我想,你真的想逃避當陪審員,也找個好一些的藉口,這藉口很低能及惹人討厭呢!最怕人們常說什麼“我不會向xx制度低頭.”這跟交稅一樣,是公民責任,不好意思這樣說吧!
話說回來,誰不想逃避當陪審團,我曾兩次收信要參加抽籤過程,第一次當天有兩宗案件,第一宗大約為期七天,沒挑中;第二宗為期三個月,被叫名字時心想死定了,誰知核對身份證時法官向我道歉,原來他說錯了,不是選中我.
第二次剛好當天沒案件,真幸運.
但當年我們真的認真討論過,一旦被抽中,有什麼好主意去引起律師反對我們作陪審團.
建議一
朋友A的成功經驗:在頭上別一個低能髮夾,讓人家認為你是白痴的,很有效.當年C曾說借我她女兒的髮夾,但萬一遇到熟人怎辦?
建議二
竭斯底里,當日看到很多人用不同的藉口,只有一個能逃脫.是這樣的,那位女士邊走邊哭,並低聲跟法官說了幾句,然後好像交了一封信,法官便面帶同情(竟然)地點頭,允許她不作陪審員.
所以我想,去看一次精神科醫生,拿了病假紙的影印本,再告訴法官近日因xxx深受情緒困擾,再加上激動表現,應該可以過關.
但我們也只是說笑而已,總不該這樣做吧!做陪審員好歹也是一個經驗,選中了,還是認命好了!
2 comments:
wow... that guy is really shameless! i think i'll rather just be the jury, if i have to deal with all these reporters and publicity and humiliate yourself! :)
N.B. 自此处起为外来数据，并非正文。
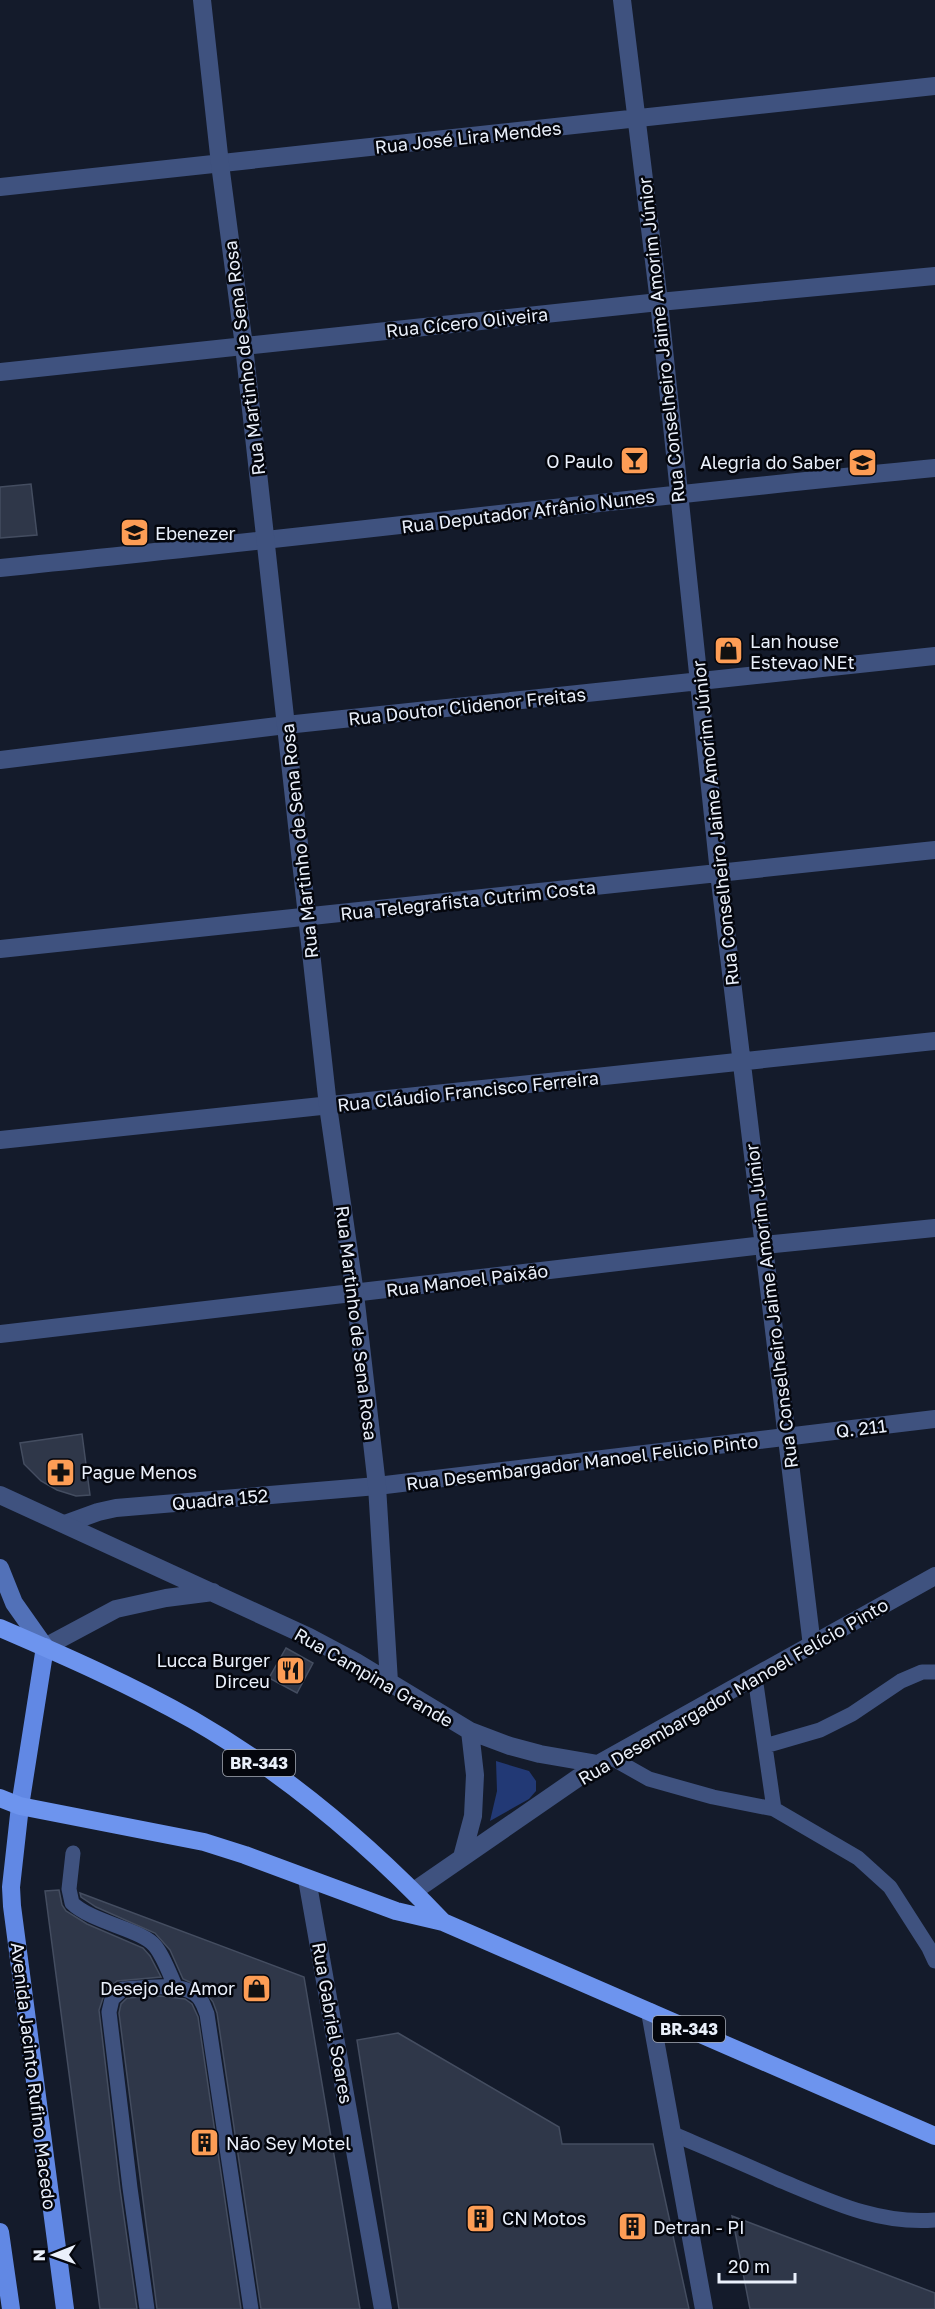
<svg xmlns="http://www.w3.org/2000/svg" width="935" height="2309" font-family="'Golos Text',sans-serif">
	<rect width="100%" height="100%" fill="#141b2b"/>
	<path fill="#223975" d="M496,1761L529,1771L536,1781V1791L529,1799L490,1821L497,1791Z"/>
	<path fill="#2f3749" stroke="#444d60" stroke-width="1.5" d="M31,484L37,535L0,538V487Z
		M82,1434L90,1495L76,1496L57,1490L41,1481L24,1464L20,1443Z
		M286,1648L313,1663L297,1693L269,1678Z
		M59,1890L62,1905L66,1911L87,1924L143,1948L150,1956L161,1977L117,1981L105,1992L99,2010L120,2189L137,2309H100L45,1891Z
		M80,1893L304,1977L360,2309H261L217,2013L213,2002L203,1988L183,1979L170,1950L155,1933L96,1907L81,1897Z
		M160,1996L185,1999L192,2004L198,2017L241,2309H157L119,2013L121,2004L127,1998Z
		M398,2033L559,2127L562,2144H653L689,2309H399L357,2040Z
		M732,2216L935,2293V2309H750Z"/>
	<g fill="none" stroke-linecap="round" stroke-linejoin="round">
		<path stroke="#3f527f" stroke-width="15" d="M755,1677L774,1809
			M765,1746L820,1730L852,1714L901,1681L922,1672H935
			M610,1757L649,1779L713,1797L774,1809L858,1858L890,1887L929,1948L935,1961
			M73,1853L69,1889L72,1903C91,1922 143,1930 155,1946C164,1957 170,1975 176,1988
			M671,2133C706,2148 742,2163 777,2179C828,2200 878,2225 935,2220
			M147,2309L130,2188L109,2012L112,1999L123,1989C141,1988 180,1982 195,1994C202,1998 204,2007 207,2014L251,2309"/>
		<path stroke="#3f527f" stroke-width="18" d="M622,0L659,302L719,873L812,1646
			M0,187L935,86
			M0,372L659,302L935,276
			M0,568C312,537 623,498 935,468
			M0,760L286,725L935,656
			M0,949L935,850
			M0,1140L935,1041
			M0,1334L764,1245L935,1228
			M65,1524L98,1512L116,1508L377,1486L935,1419
			M307,1879L383,2309
			M650,2012L704,2309"/>
		<path stroke="#3f527f" stroke-width="18" d="M202,0L220,164L244,346L328,1106L355,1294L377,1486L389,1682
			M0,1495L309,1637L356,1662L470,1731L510,1746L540,1754L598,1764
			M45,1647L116,1609L166,1598L213,1592
			M462,1857L473,1816L475,1775L470,1731
			M414,1891L598,1764L935,1576"/>
		<path stroke="#5271b8" stroke-width="18" d="M0,1568L14,1603L45,1647"/>
		<path stroke="#6188e4" stroke-width="18" d="M45,1647L20,1806L11,1887L12,1906L65,2309
			M0,2232L11,2309"/>
		<path stroke="#6d94ee" stroke-width="18" d="M0,1628C65,1656 131,1685 193,1720C285,1773 370,1845 443,1922
			M0,1798L20,1806L204,1842L245,1855L396,1911L443,1922L935,2136"/>
	</g>
	<defs>
		<symbol id="bar-square" viewBox="-11 -11 22 22"><rect x="-9" y="-9" width="18" height="18" rx="4" fill="#fd9d55" stroke="#04060d"/><path d="M-6-5H6L.8 .8V4.5H3.5V6h-7V4.5H-.8V.8Z" fill="#111"/></symbol>
		<symbol id="school-square" viewBox="-11 -11 22 22"><rect x="-9" y="-9" width="18" height="18" rx="4" fill="#fd9d55" stroke="#04060d"/><path d="M0-5L7-2L0 1L-7-2ZM-4 1L0 2.5L4 1V4Q0 6-4 4Z" fill="#111"/></symbol>
		<symbol id="shop-square" viewBox="-11 -11 22 22"><rect x="-9" y="-9" width="18" height="18" rx="4" fill="#fd9d55" stroke="#04060d"/><path d="M-5-2.5h2.3a2.7 3.5 0 0 1 5.4 0H5L5.5 6h-11ZM-1.5-2.5h3a1.5 2.3 0 0 0-3 0Z" fill="#111"/></symbol>
		<symbol id="pharmacy-square" viewBox="-11 -11 22 22"><rect x="-9" y="-9" width="18" height="18" rx="4" fill="#fd9d55" stroke="#04060d"/><path d="M-2-6h4v4h4v4h-4v4h-4v-4h-4v-4h4Z" fill="#111"/></symbol>
		<symbol id="restaurant-square" viewBox="-11 -11 22 22"><rect x="-9" y="-9" width="18" height="18" rx="4" fill="#fd9d55" stroke="#04060d"/><path d="M-5-6h1v4h1v-4h1v4h1v-4h1v5L-1.5 .5V6h-2V.5L-5-1ZM5-6V6H3V1.5H1.5Q1.5-4 5-6Z" fill="#111"/></symbol>
		<symbol id="building-square" viewBox="-11 -11 22 22"><rect x="-9" y="-9" width="18" height="18" rx="4" fill="#fd9d55" stroke="#04060d"/><path d="M-4-6H4V6H1V3H-1V6H-4ZM-2.5-4.3h1.7v1.8h-1.7ZM.8-4.3h1.7v1.8H.8ZM-2.5-1h1.7V.8h-1.7ZM.8-1h1.7V.8H.8Z" fill="#111"/></symbol>
	</defs>
	<g fill-rule="evenodd">
		<use href="#bar-square" x="618" y="444" width="33" height="33"/>
		<use href="#school-square" x="846" y="446" width="33" height="33"/>
		<use href="#school-square" x="118" y="516" width="33" height="33"/>
		<use href="#shop-square" x="712" y="634" width="33" height="33"/>
		<use href="#pharmacy-square" x="44" y="1456" width="33" height="33"/>
		<use href="#restaurant-square" x="274" y="1654" width="33" height="33"/>
		<use href="#shop-square" x="240" y="1972" width="33" height="33"/>
		<use href="#building-square" x="188" y="2126" width="33" height="33"/>
		<use href="#building-square" x="464" y="2202" width="33" height="33"/>
		<use href="#building-square" x="616" y="2210" width="33" height="33"/>
	</g>
	<g text-anchor="middle" dominant-baseline="central" stroke-width="5" stroke-linejoin="round" paint-order="stroke">
		<g fill="#04060d" stroke="#a5aab4" stroke-width="1.5">
			<rect x="223" y="1750" width="72" height="26" rx="4.5"/>
			<rect x="653" y="2016" width="72" height="26" rx="4.5"/>
		</g>
		<g font-size="16" font-weight="bold" fill="#eaf0fb">
			<text x="259" y="1763">BR-343</text>
			<text x="689" y="2029">BR-343</text>
		</g>
		<g font-size="18" fill="#eaf0fb" stroke="#04060d">
			<text transform="translate(468 137) rotate(-6)">Rua José Lira Mendes</text>
			<text transform="translate(467 322) rotate(-6)">Rua Cícero Oliveira</text>
			<text transform="translate(661 340) rotate(-96)">Rua Conselheiro Jaime Amorim Júnior</text>
			<text transform="translate(244 358) rotate(-97)">Rua Martinho de Sena Rosa</text>
			<text transform="translate(528 511) rotate(-7)">Rua Deputador Afrânio Nunes</text>
			<text transform="translate(467 706) rotate(-6)">Rua Doutor Clidenor Freitas</text>
			<text transform="translate(715 823) rotate(-96)">Rua Conselheiro Jaime Amorim Júnior</text>
			<text transform="translate(299 841) rotate(-96)">Rua Martinho de Sena Rosa</text>
			<text transform="translate(468 900) rotate(-6)">Rua Telegrafista Cutrim Costa</text>
			<text transform="translate(468 1091) rotate(-6)">Rua Cláudio Francisco Ferreira</text>
			<text transform="translate(467 1280) rotate(-7)">Rua Manoel Paixão</text>
			<text transform="translate(771 1306) rotate(-97)">Rua Conselheiro Jaime Amorim Júnior</text>
			<text transform="translate(357 1323) rotate(83)">Rua Martinho de Sena Rosa</text>
			<text transform="translate(861 1428) rotate(-7)">Q. 211</text>
			<text transform="translate(582 1462) rotate(-7)">Rua Desembargador Manoel Felicio Pinto</text>
			<text transform="translate(220 1499) rotate(-5)">Quadra 152</text>
			<text transform="translate(374 1677) rotate(30)">Rua Campina Grande</text>
			<text transform="translate(733 1691) rotate(-30)">Rua Desembargador Manoel Felício Pinto</text>
			<text transform="translate(333 2023) rotate(80)">Rua Gabriel Soares</text>
			<text transform="translate(34 2076) rotate(83)">Avenida Jacinto Rufino Macedo</text>
		</g>
		<g font-size="18" fill="#eaf0fb" stroke="#04060d" text-anchor="start">
			<text x="613" y="461" text-anchor="end">O Paulo</text>
			<text x="842" y="462" text-anchor="end">Alegria do Saber</text>
			<text x="155" y="533">Ebenezer</text>
			<text x="750" y="641">Lan house<tspan x="750" dy="21">Estevao NEt</tspan></text>
			<text x="81" y="1472">Pague Menos</text>
			<text x="270" y="1660" text-anchor="end">Lucca Burger<tspan x="270" dy="21">Dirceu</tspan></text>
			<text x="235" y="1988" text-anchor="end">Desejo de Amor</text>
			<text x="226" y="2143">Não Sey Motel</text>
			<text x="502" y="2218">CN Motos</text>
			<text x="653" y="2227">Detran - PI</text>
		</g>
	</g>
	<g transform="translate(54 2255) rotate(269)" stroke="#04060d" stroke-width="4.5" paint-order="stroke">
	<path d="M0-4.5L10 22L0 15L-10 22Z" fill="#eaf0fb"/>
	<text y="-9" font-size="16" font-weight="bold" text-anchor="middle" fill="#eaf0fb">N</text>
	</g>
	<path d="M719 2273v9h76v-9" fill="none" stroke="#eaf0fb" stroke-width="3"/>
	<text x="728" y="2273" font-size="18" fill="#eaf0fb" stroke="#04060d" stroke-width="4.5" paint-order="stroke">20 m</text>
</svg>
haha..i was the one with the hairclip. actually it was a mistake - i didn't read the summit letter careful and didn't know the "dress code", so I was in my jeans and stupid hairclips (well - i called it CHIC at the time - LOL!)... it worked miracle - cos I was being called and then was rejected by the defence lawyer! haha... they never called me back. :P
我當然記得係你啦。但我個額頭唔靚,唔夾得髮夾架。我反而諗過小雲眼鏡。
一個人的表現影響埋間學校,真係唔負責任。正如家姐常說出外旅行更要小心言行,免得成為「國恥」,而家的年輕人真係自私同自我中心,淨係識得講自我感覺。分分鐘仲覺得自己奸計得逞,好叻添!